Jim Lehrer has passed away.
The longtime PBS newsman will be eulogized by those who knew him better, but my every interaction with him over the years left me better for it. I have thought more than once about Jim Lehrer: if you could have his talent and be that calm, decent and good a person in your interactions with other people, you’d have really accomplished something in life.
Just the other night I was watching his interview with Bill Clinton after the Starr report came out. He was direct and clear and you felt the salacious material was in good hands. He’d ask the questions that needed to be asked directly and without foolishness. (Watch his first question. He doesn’t look down, doesn’t stumble, looks the president directly in the eye and gets him on the record.)
For the last 11 years or so, I have kept a copy of a segment Lehrer did on the News Hour as a template for myself in thinking about asking basic questions during a breaking news and fast moving news event. I took out the reporter’s responses because I wanted to focus on the patient way Lehrer sought the information and how he preformed the craft.
God be with him and with his family.
The interview follows. It was about photographs of detainees being held by the Obama administration. It’s from 2009 I believe.
JIM LEHRER: First, how many photographs are there?
JIM LEHRER: Well, first of all — let me continue — what’s the word on what are actually on these photographs?

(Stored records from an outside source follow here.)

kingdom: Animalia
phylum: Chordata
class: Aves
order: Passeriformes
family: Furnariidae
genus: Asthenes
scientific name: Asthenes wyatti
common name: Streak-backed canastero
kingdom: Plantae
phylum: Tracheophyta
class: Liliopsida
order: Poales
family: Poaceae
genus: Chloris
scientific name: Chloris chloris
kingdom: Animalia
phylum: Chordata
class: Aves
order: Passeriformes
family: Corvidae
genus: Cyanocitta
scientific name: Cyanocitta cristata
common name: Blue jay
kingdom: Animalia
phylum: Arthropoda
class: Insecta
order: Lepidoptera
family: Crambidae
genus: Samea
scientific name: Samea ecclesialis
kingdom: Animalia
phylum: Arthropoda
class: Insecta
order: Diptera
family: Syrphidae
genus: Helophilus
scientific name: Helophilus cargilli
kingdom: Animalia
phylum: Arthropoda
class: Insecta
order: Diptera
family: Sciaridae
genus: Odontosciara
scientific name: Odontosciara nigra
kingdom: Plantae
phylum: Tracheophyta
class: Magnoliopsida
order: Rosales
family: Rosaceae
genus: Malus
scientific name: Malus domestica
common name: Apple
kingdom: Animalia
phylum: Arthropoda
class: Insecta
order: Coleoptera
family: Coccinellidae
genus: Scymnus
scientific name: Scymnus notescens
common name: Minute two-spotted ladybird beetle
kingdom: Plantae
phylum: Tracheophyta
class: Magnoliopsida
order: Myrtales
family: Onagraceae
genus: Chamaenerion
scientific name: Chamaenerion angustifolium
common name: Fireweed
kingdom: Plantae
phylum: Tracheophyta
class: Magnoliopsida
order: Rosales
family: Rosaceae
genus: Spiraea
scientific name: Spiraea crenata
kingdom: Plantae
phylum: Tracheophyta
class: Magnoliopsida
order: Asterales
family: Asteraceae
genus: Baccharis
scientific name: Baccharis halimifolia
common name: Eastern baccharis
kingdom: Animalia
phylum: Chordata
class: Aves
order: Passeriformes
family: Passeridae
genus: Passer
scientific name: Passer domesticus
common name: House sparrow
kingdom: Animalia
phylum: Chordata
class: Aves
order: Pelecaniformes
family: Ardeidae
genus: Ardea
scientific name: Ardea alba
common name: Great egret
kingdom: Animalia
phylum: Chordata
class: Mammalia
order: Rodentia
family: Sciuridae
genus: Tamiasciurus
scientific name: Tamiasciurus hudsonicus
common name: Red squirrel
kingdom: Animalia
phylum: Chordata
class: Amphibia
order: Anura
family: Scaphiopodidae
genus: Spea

JIM LEHRER: The speculation or at least the assumption is that they’re similar to those that came from Abu Ghraib, the prison in Iraq, correct, where people were down on their hands and knees with things around — with ropes around their necks and that kind of thing, right?
JIM LEHRER: Who took the pictures? Do we know?
JIM LEHRER: And they have been in possession of the Pentagon or been — they’ve been in possession of the United States military, right?
JIM LEHRER: OK. Now, what was the argument and who made it to President Obama not to release these things or to change his position on this?
JIM LEHRER: Sure. We’ll get back to that in a minute. But the argument that this would inflame — who would be inflamed, I mean, the people that are on the ground, civilians, Afghan civilians, Iraqi civilians, Taliban? Who would be brought to danger, would bring the danger against American troops if these photographs were released, according to the argument that the president heard?
JIM LEHRER: Which, of course, is what happened when the Abu Ghraib photographs were released …. And they’re afraid of a repeat of this. All right, now, as you say, this is now in the courts. Where exactly is it in the courts? And what is the process that the president and his lawyers are now participating in?
JIM LEHRER: It’s in a federal appeals court now, correct?
JIM LEHRER: And then it could go to the U.S. — do we know when a decision will be made, when the — is there a timetable for resolving this?
JIM LEHRER: Now, the argument against the president’s position — the argument for releasing them has been made by the ACLU, the American Civil Liberties Union. In a nutshell, what is their argument?
ANOTHER THOUGHT ON THIS: Some day, if you just do your job right and someone else sees it, you can guide how they work and the attention they try to bring and the person they hope to be, just by doing your job well in view of others.